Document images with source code
=== Begin Enclosure ===

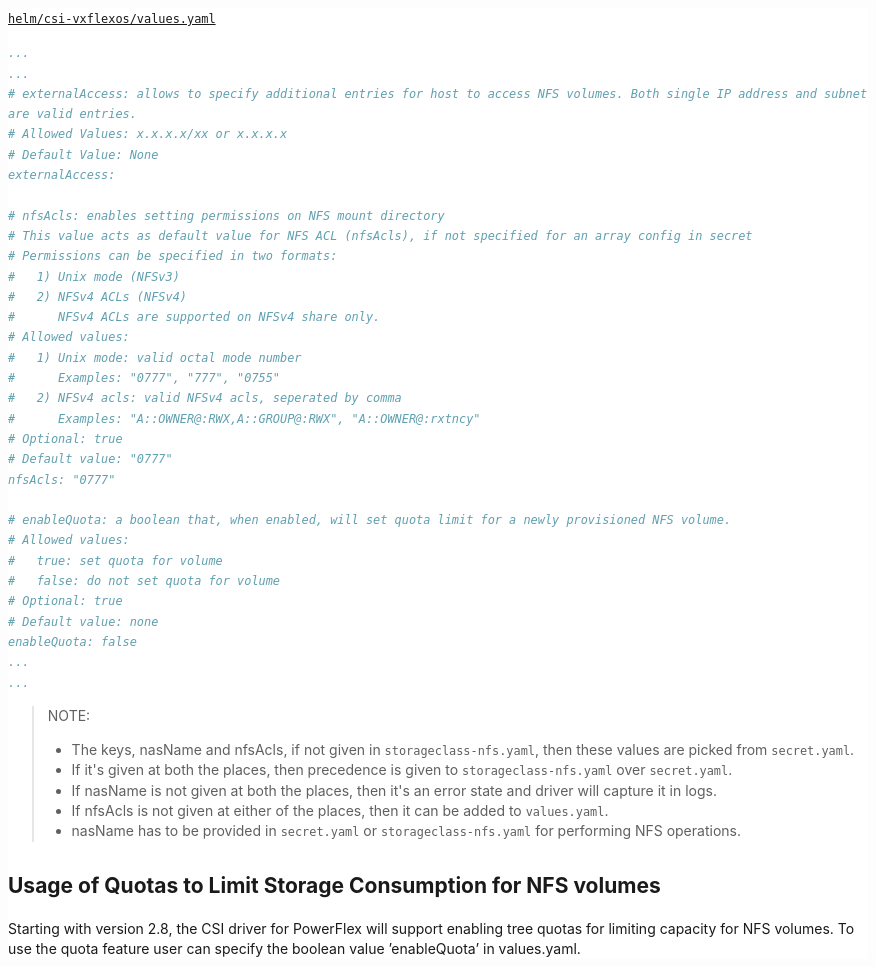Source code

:[`helm/csi-vxflexos/values.yaml`](https://github.com/dell/csi-powerflex/blob/main/helm/csi-vxflexos/values.yaml)
```yaml
...
...
# externalAccess: allows to specify additional entries for host to access NFS volumes. Both single IP address and subnet are valid entries.
# Allowed Values: x.x.x.x/xx or x.x.x.x
# Default Value: None
externalAccess:

# nfsAcls: enables setting permissions on NFS mount directory
# This value acts as default value for NFS ACL (nfsAcls), if not specified for an array config in secret
# Permissions can be specified in two formats:
#   1) Unix mode (NFSv3)
#   2) NFSv4 ACLs (NFSv4)
#      NFSv4 ACLs are supported on NFSv4 share only.
# Allowed values:
#   1) Unix mode: valid octal mode number
#      Examples: "0777", "777", "0755"
#   2) NFSv4 acls: valid NFSv4 acls, seperated by comma
#      Examples: "A::OWNER@:RWX,A::GROUP@:RWX", "A::OWNER@:rxtncy"
# Optional: true
# Default value: "0777"
nfsAcls: "0777"

# enableQuota: a boolean that, when enabled, will set quota limit for a newly provisioned NFS volume.
# Allowed values:
#   true: set quota for volume
#   false: do not set quota for volume
# Optional: true
# Default value: none
enableQuota: false
...
...
```

> NOTE:
> * The keys, nasName and nfsAcls, if not given in `storageclass-nfs.yaml`, then these values are picked from `secret.yaml`.
> * If it's given at both the places, then precedence is given to `storageclass-nfs.yaml` over `secret.yaml`.
> * If nasName is not given at both the places, then it's an error state and driver will capture it in logs.
> * If nfsAcls is not given at either of the places, then it can be added to `values.yaml`. 
> * nasName has to be provided in `secret.yaml` or `storageclass-nfs.yaml` for performing NFS operations.

## Usage of Quotas to Limit Storage Consumption for NFS volumes
Starting with version 2.8, the CSI driver for PowerFlex will support enabling tree quotas for limiting capacity for NFS volumes. To use the quota feature user can specify the boolean value ’enableQuota’ in values.yaml.
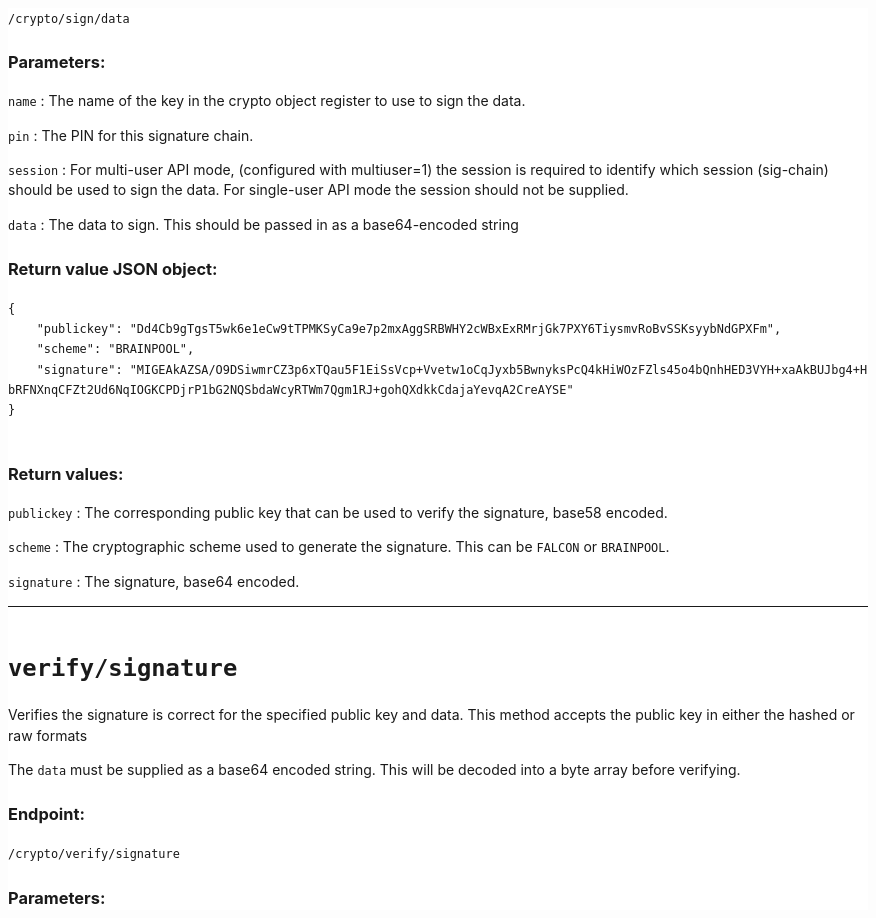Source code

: `/crypto/sign/data`


### Parameters:

`name` : The name of the key in the crypto object register to use to sign the data.  

`pin` : The PIN for this signature chain. 

`session` : For multi-user API mode, (configured with multiuser=1) the session is required to identify which session (sig-chain) should be used to sign the data. For single-user API mode the session should not be supplied. 

`data` : The data to sign. This should be passed in as a base64-encoded string

### Return value JSON object:
```    
{
    "publickey": "Dd4Cb9gTgsT5wk6e1eCw9tTPMKSyCa9e7p2mxAggSRBWHY2cWBxExRMrjGk7PXY6TiysmvRoBvSSKsyybNdGPXFm",
    "scheme": "BRAINPOOL",
    "signature": "MIGEAkAZSA/O9DSiwmrCZ3p6xTQau5F1EiSsVcp+Vvetw1oCqJyxb5BwnyksPcQ4kHiWOzFZls45o4bQnhHED3VYH+xaAkBUJbg4+HbRFNXnqCFZt2Ud6NqIOGKCPDjrP1bG2NQSbdaWcyRTWm7Qgm1RJ+gohQXdkkCdajaYevqA2CreAYSE"
}


```

### Return values:

`publickey` : The corresponding public key that can be used to verify the signature, base58 encoded.

`scheme` : The cryptographic scheme used to generate the signature.  This can be `FALCON` or `BRAINPOOL`.

`signature` : The signature, base64 encoded.


****


# `verify/signature`

Verifies the signature is correct for the specified public key and data.  This method accepts the public key in either the hashed or raw formats

The `data` must be supplied as a base64 encoded string.  This will be decoded into a byte array before verifying.  


### Endpoint:

`/crypto/verify/signature`


### Parameters:
 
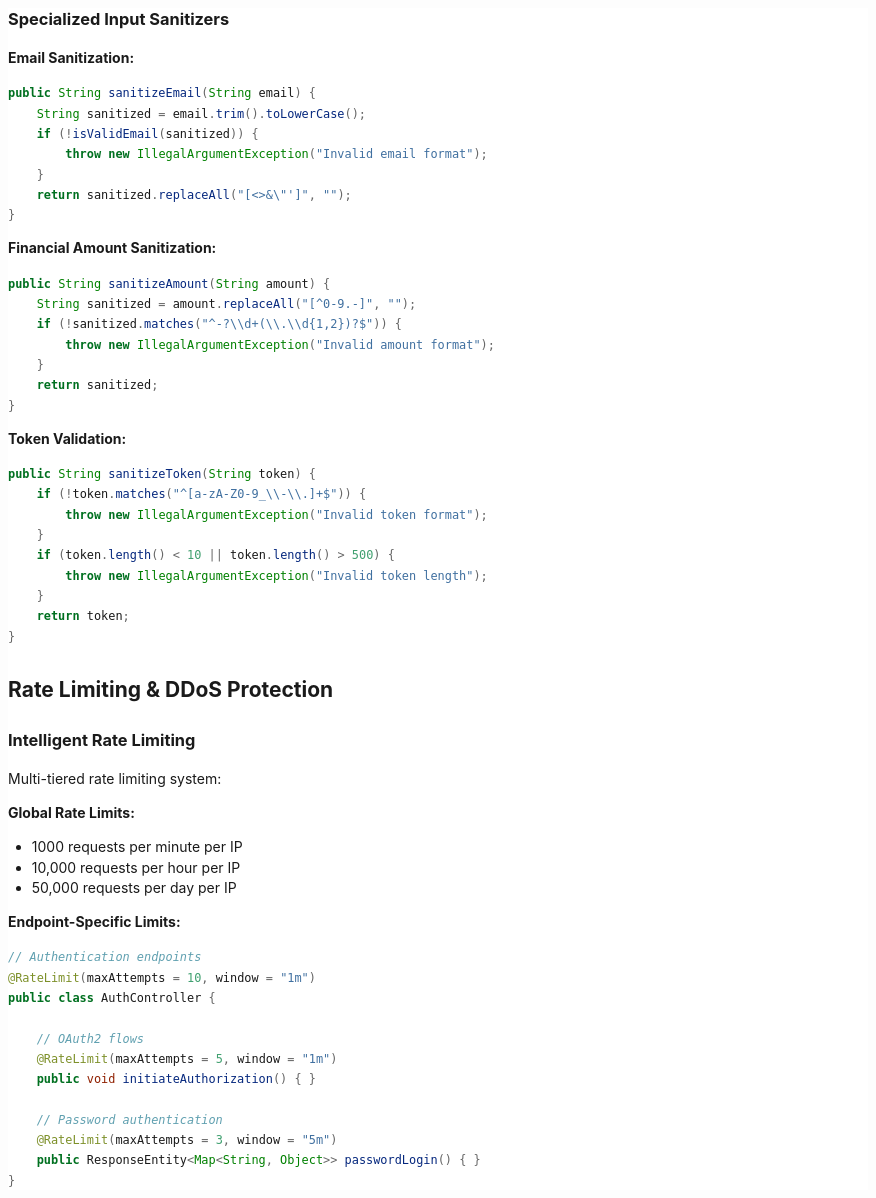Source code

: ### Specialized Input Sanitizers

**Email Sanitization:**
```java
public String sanitizeEmail(String email) {
    String sanitized = email.trim().toLowerCase();
    if (!isValidEmail(sanitized)) {
        throw new IllegalArgumentException("Invalid email format");
    }
    return sanitized.replaceAll("[<>&\"']", "");
}
```

**Financial Amount Sanitization:**
```java
public String sanitizeAmount(String amount) {
    String sanitized = amount.replaceAll("[^0-9.-]", "");
    if (!sanitized.matches("^-?\\d+(\\.\\d{1,2})?$")) {
        throw new IllegalArgumentException("Invalid amount format");
    }
    return sanitized;
}
```

**Token Validation:**
```java
public String sanitizeToken(String token) {
    if (!token.matches("^[a-zA-Z0-9_\\-\\.]+$")) {
        throw new IllegalArgumentException("Invalid token format");
    }
    if (token.length() < 10 || token.length() > 500) {
        throw new IllegalArgumentException("Invalid token length");
    }
    return token;
}
```

## Rate Limiting & DDoS Protection

### Intelligent Rate Limiting
Multi-tiered rate limiting system:

**Global Rate Limits:**
- 1000 requests per minute per IP
- 10,000 requests per hour per IP
- 50,000 requests per day per IP

**Endpoint-Specific Limits:**
```java
// Authentication endpoints
@RateLimit(maxAttempts = 10, window = "1m")
public class AuthController {

    // OAuth2 flows
    @RateLimit(maxAttempts = 5, window = "1m")
    public void initiateAuthorization() { }

    // Password authentication
    @RateLimit(maxAttempts = 3, window = "5m")
    public ResponseEntity<Map<String, Object>> passwordLogin() { }
}
```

=== End Enclosure ===

All lines above that include the word "throw" must be copied into the answer.

        throw new IllegalArgumentException("Invalid email format");
        throw new IllegalArgumentException("Invalid amount format");
        throw new IllegalArgumentException("Invalid token format");
        throw new IllegalArgumentException("Invalid token length");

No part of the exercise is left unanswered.